Undergraduates in cognitive science and psychology are rigorously and routinely instructed not to directly extrapolate behaviors from lower animals into evidence of cause in different animals, much less higher primate species. Al Gore is not a scientist, though -- he's a politician -- and we all know that Al Gore was advised to be more of an Alpha Male, and in his autobiography he explains his "Hypnotized Chicken Theory of Global Warming Consciousness Raising" -- a hypo. that, even with his disclaimer, would have gotten him laughed out of the Cognitive Science departments of our nation's universities if it was submitted as an academic paper. The fact that he included it in his book tells you what Al Gore really thinks of you, gives you some indication of the intellectual heft he carries, and provides some insight into why he partnered with Google on his Current TV venture.

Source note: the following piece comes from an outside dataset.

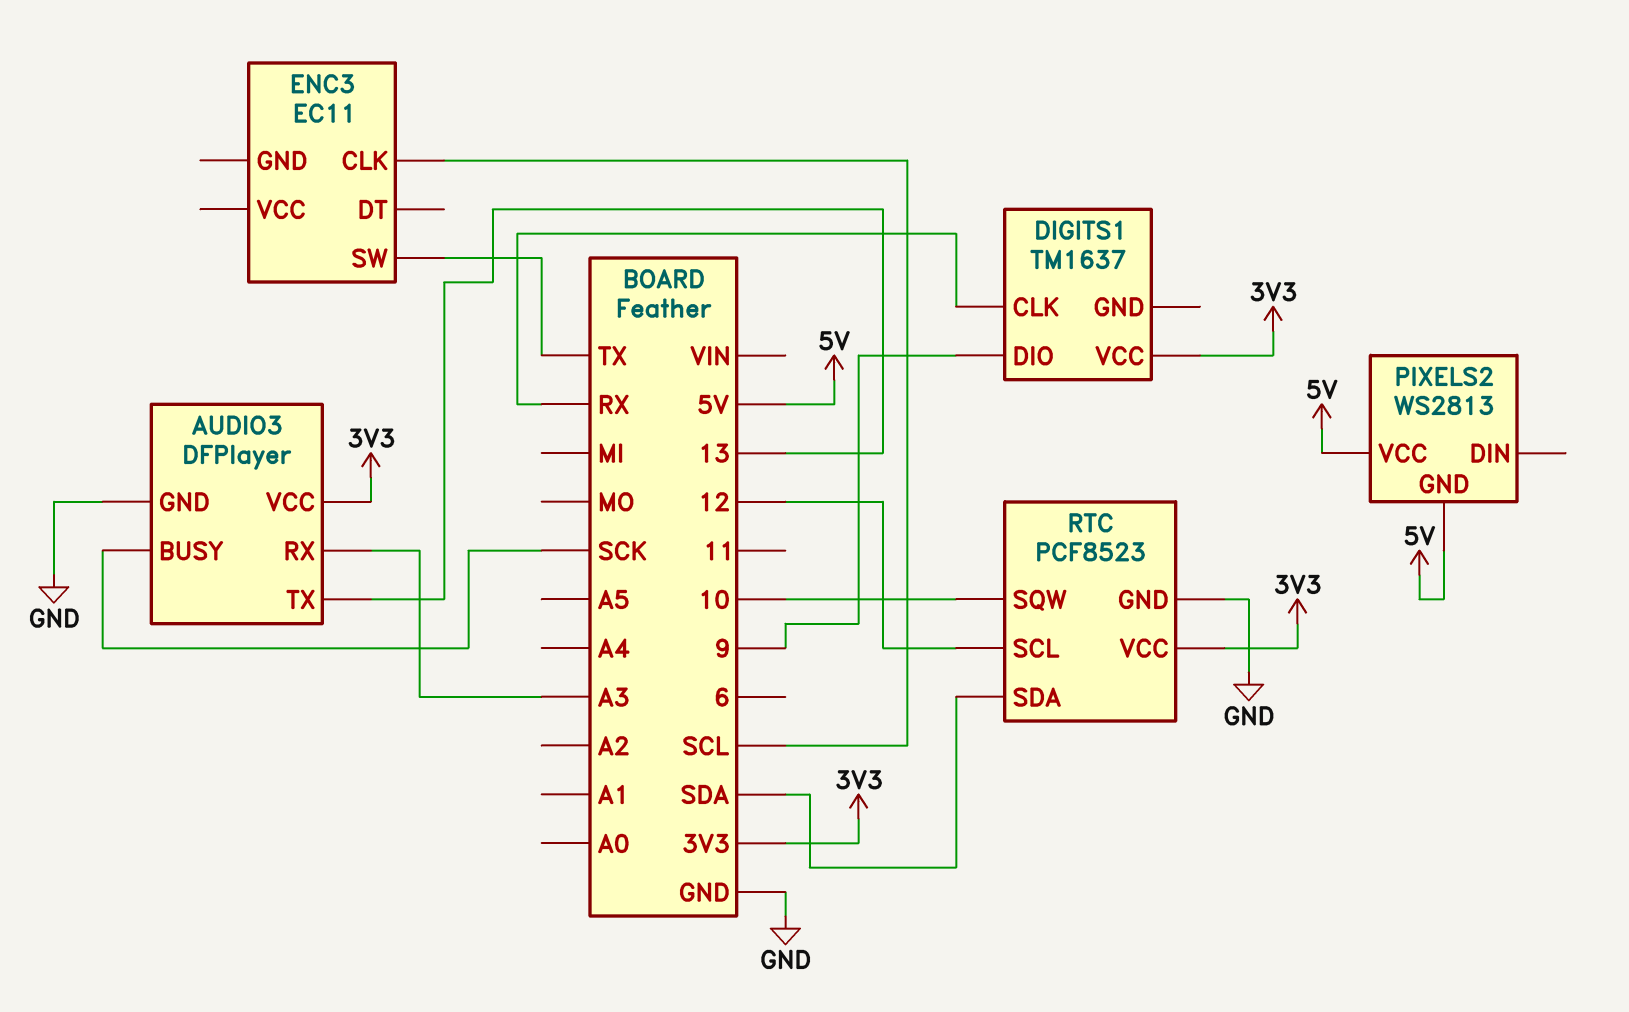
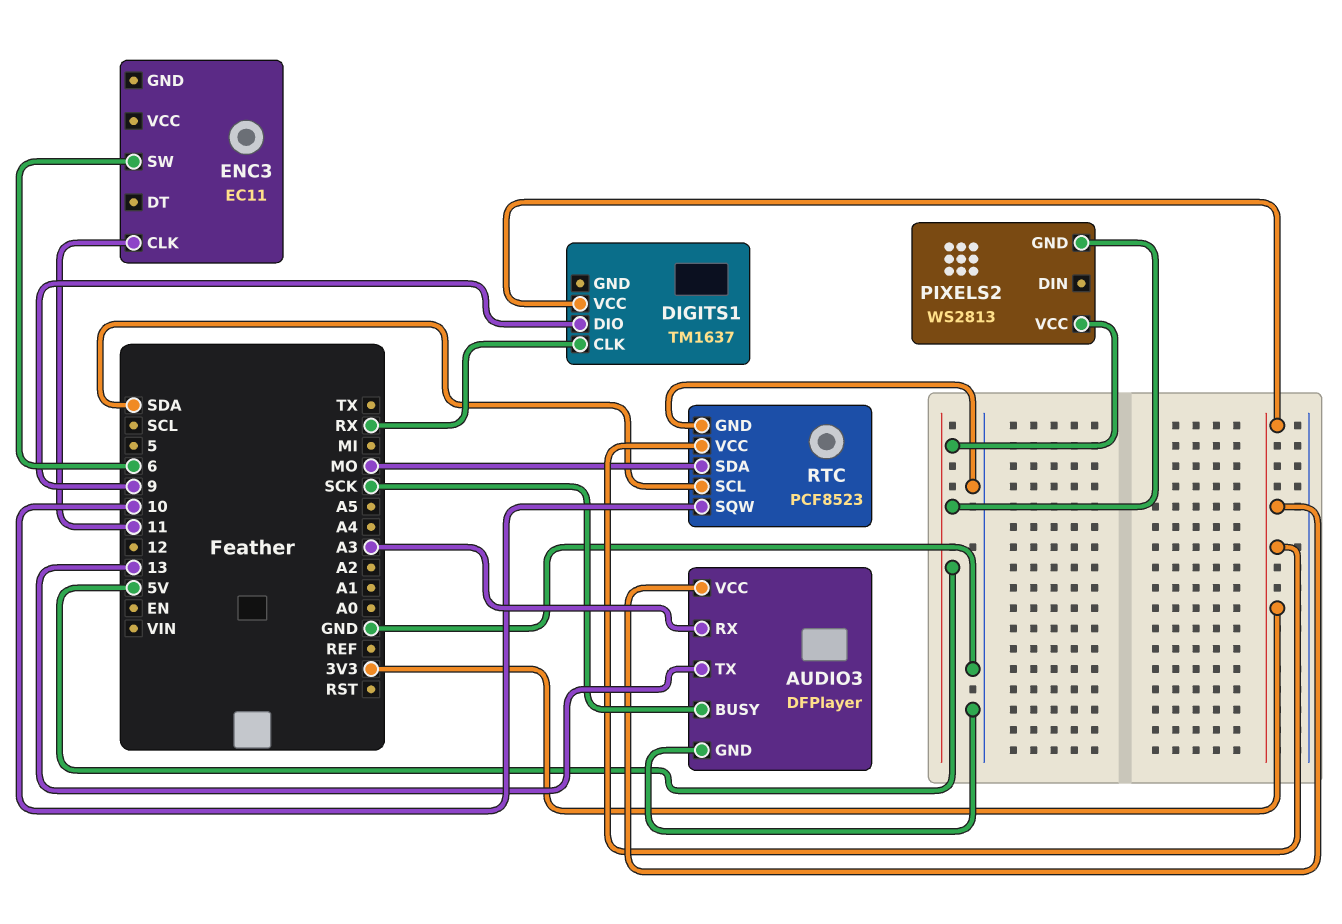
ENC3 pin CLK: SCL -> 11
ENC3 pin SW: TX -> 6
RTC pin SCL: 12 -> SDA
RTC pin SDA: SDA -> MO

"Sen. Barack Obama said Wednesday he would give Al Gore, a Nobel prize winner, a major role in an Obama administration to address the problem of global warming," the Associated Press reports from Wallingford, Pa...

...

Just one question: Has anyone actually read Gore's autobiography, "The Assault on Reason"? We've perused parts of it recently, and it is a weird, weird book. Gore is clearly a bright man, and he knows a little about a lot, and he ties together brain psychology, climate science, history, media criticism and who knows what other topics (we're only on Chapter 1) to produce a stream of consciousness that probably will appeal to partisan Democrats but to anyone else is just incredibly odd. Here's our favorite passage so far:

When I was a boy growing up on our family farm in the summers, I learned how to hypnotize chickens. You hold the chicken down and then circle your finger around its head, making sure that its eyes trace your hand movement. After a sufficient number of circles, the chicken will become entranced and completely immobile. There's a lot you can do with a hypnotized chicken. You can use it as a paperweight, or you can use it as a doorstop, and either way, the chicken will sit there motionless, staring blankly. (What you can't do is use it as a football. Something about being thrown through the air seemed to wake the chicken right up.)

It turns out that the immobility response in animals is an area that has received some scholarly attention, and here is one thing the scientists have found: The immobility response is strongly influenced by fear. A fear stimulus causes the chicken's amygdala to signal the release of neurochemicals, and controlled experiments show that they make immobility much more likely.

No, I'm not saying that television viewers are like hypnotized chickens. [Of course not! Why don't you tell us what you really think?] But there may be some lessons for us larger-brained humans in the experiences of barnyard hens.

And there you have it! From hypnotized chickens to An Inconvenient Truth, all in one tangled, self-congratulatory confabulation...Al Gore's got it covered. When Al Gore field-tested The Day After Tomorrow and its theory of hypersonic wind velocities from the troposphere, he was just trying to throw you up in the air and stimulate your amygdala, so that he could drop some Inconvenient Truth on all you allegorical hypnotized chickens!

Now Ted Turner has weighed in with his "Everyone Left Will Become Cannibals" corollary...but don't worry. Ted Turner himself will not eat you or your children. He'll have plenty of money. The rest of you will go the way of the sick chickens:

There are several hypotheses that attempt to explain the processes behind the development of cannibalism in laying hens. The most compelling hypothesis, however, relates cannibalistic behavior to misdirected foraging behavior. Several authors have stressed the close resemblance of feather pecking and cannibalism to foraging behavior. The physical manipulations of the beak during bouts of cannibalistic behavior mirror the manipulations employed in foraging behavior.

Hey, all of this constituted irrefutable evidence for noted climate scientiste Roger Ebert!